Queste indicazioni sono recepite e raccomandate agli insegnanti dal recente Decreto ministeriale n. 5669/11, attuativo della Legge 170/2010, che riconosce giuridicamente la dislessia, la disortografia, la disgrafia e la discalculia come Disturbi Specifici di Apprendimento e tutela il diritto allo studio puntando su nuove metodologie didattiche e valutative e sull'introduzione di specifici strumenti di supporto utili a sostenere il corretto processo di insegnamento/apprendimento.

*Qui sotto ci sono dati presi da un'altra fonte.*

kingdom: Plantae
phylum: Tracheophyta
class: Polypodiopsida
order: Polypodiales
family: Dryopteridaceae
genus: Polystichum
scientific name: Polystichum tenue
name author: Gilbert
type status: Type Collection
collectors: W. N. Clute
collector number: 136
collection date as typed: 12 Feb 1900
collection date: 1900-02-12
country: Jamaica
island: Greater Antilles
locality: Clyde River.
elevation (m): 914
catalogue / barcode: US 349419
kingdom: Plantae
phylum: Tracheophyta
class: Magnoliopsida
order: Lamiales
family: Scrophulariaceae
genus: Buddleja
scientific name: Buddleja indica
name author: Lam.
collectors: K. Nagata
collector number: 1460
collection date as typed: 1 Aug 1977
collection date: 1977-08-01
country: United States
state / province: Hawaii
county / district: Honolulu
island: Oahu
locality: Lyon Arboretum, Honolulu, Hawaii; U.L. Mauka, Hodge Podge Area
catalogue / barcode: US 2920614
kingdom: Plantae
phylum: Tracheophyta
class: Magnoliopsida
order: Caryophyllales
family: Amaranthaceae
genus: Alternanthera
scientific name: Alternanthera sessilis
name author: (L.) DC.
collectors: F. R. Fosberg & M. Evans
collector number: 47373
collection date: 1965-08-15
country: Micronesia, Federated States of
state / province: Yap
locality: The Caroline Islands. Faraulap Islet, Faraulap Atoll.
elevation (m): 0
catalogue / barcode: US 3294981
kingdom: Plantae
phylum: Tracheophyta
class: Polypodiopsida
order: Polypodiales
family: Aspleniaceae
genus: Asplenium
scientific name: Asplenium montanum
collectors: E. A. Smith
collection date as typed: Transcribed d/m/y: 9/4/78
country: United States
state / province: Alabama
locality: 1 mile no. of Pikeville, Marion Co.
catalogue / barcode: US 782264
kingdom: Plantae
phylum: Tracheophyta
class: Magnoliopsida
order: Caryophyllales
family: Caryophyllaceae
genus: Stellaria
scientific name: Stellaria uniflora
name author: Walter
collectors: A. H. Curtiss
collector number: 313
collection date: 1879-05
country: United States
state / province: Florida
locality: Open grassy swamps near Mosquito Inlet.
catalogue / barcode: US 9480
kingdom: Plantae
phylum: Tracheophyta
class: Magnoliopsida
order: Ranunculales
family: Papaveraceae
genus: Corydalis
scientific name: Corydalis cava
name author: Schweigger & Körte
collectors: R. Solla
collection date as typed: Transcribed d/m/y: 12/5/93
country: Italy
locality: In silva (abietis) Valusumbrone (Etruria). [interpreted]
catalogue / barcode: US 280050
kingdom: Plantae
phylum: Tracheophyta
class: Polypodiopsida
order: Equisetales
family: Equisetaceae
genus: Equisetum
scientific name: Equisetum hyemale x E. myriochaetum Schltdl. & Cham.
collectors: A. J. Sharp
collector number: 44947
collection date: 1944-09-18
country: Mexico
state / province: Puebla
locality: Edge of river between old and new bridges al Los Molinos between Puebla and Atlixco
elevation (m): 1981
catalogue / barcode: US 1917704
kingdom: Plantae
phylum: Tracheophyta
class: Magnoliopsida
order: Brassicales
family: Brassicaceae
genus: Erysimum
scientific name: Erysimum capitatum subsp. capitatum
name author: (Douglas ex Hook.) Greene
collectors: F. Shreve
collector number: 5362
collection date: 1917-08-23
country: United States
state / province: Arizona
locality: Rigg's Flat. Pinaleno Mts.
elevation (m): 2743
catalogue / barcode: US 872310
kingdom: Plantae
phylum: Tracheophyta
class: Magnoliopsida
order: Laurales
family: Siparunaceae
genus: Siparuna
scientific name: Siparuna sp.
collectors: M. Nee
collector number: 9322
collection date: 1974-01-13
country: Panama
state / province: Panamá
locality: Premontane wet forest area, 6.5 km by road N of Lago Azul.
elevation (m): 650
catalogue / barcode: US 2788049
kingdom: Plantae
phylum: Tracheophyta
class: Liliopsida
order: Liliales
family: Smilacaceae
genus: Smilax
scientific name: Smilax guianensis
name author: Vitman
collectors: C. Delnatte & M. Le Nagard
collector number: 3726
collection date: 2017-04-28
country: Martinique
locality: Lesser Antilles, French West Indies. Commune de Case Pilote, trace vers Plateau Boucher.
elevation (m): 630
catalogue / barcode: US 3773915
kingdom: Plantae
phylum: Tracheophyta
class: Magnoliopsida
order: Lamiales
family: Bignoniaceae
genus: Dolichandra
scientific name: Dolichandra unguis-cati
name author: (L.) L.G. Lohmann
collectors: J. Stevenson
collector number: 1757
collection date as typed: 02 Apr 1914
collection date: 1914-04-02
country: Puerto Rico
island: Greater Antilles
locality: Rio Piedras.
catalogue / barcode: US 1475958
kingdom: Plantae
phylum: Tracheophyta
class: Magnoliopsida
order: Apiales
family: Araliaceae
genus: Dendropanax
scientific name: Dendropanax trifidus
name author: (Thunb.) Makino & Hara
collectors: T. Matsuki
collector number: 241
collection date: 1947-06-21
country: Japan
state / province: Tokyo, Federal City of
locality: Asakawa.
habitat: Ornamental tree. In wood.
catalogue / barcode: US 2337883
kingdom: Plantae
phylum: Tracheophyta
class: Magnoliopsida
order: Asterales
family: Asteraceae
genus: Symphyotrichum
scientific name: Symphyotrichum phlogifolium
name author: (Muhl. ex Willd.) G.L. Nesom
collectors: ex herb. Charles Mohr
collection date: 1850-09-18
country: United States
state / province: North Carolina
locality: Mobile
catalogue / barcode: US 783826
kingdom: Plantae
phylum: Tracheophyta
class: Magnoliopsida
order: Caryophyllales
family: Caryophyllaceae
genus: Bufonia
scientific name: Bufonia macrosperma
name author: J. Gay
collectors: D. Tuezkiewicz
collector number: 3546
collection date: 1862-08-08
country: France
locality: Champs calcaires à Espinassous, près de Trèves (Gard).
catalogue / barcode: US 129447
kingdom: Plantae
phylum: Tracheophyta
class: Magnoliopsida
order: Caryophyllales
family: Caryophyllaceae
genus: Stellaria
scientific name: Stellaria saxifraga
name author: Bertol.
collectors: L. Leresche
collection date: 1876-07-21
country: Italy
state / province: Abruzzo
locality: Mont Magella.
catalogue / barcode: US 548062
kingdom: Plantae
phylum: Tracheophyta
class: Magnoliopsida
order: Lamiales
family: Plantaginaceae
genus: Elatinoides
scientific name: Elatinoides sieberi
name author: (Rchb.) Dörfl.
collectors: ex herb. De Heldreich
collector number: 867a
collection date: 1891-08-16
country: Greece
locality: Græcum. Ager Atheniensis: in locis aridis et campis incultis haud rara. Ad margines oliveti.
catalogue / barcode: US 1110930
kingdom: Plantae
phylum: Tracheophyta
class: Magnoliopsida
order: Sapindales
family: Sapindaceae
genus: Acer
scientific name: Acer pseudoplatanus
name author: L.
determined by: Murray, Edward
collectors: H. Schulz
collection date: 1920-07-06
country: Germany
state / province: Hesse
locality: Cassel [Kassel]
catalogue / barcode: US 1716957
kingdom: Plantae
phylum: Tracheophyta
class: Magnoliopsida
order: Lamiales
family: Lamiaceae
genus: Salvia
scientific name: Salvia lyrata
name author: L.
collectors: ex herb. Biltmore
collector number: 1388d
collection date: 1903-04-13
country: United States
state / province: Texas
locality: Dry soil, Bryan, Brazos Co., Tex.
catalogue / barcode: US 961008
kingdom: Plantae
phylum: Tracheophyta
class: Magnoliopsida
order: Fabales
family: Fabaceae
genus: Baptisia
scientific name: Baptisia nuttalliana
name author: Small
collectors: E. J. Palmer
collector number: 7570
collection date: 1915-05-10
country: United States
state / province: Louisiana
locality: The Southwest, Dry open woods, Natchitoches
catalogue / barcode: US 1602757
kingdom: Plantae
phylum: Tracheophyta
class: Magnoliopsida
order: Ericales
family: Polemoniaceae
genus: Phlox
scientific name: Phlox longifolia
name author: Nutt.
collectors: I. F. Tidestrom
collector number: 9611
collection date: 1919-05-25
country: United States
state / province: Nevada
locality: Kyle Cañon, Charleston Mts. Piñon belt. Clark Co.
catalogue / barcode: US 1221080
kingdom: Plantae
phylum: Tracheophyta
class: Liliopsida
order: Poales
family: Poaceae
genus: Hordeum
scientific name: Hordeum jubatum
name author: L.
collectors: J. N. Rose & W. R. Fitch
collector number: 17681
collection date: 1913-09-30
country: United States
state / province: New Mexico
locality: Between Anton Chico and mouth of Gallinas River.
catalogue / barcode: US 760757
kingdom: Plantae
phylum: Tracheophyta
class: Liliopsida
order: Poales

In un recente articolo*, un gruppo di ricercatori dell'Università di Padova dimostra perché un efficiente metodo di studio, che tenga conto della scarsa abilità di lettura, debba essere considerato un fondamentale strumento compensativo eventualmente da affiancare a tutti gli altri, tecnologici e didattici, indicati nel decreto ministeriale sopracitato e nelle relative Linee Guida.

Nella pubblicazione si puntualizza inoltre che, senza questo, qualsiasi altro strumento compensativo, anche quello tecnologicamente più avanzato, non sarà sufficiente a «compensare» il disturbo di lettura e a consentire quindi la possibilità di accedere ai contenuti scolastici.

A partire da queste considerazioni, gli autori ripercorrono le diverse fasi di studio, illustrando come esse possano essere affrontate al meglio e valorizzate nel caso dello studente dislessico.

 

FONTI:

*Cornoldi C., Tressoldi, P.E., Tretti M.L., e Vio C. (2010) Il primo strumento compensativo per un alunno con dislessia: un efficiente metodo di studio in "Dislessia", Vol. 7, n. 1, gennaio 2010, pp. 77-87.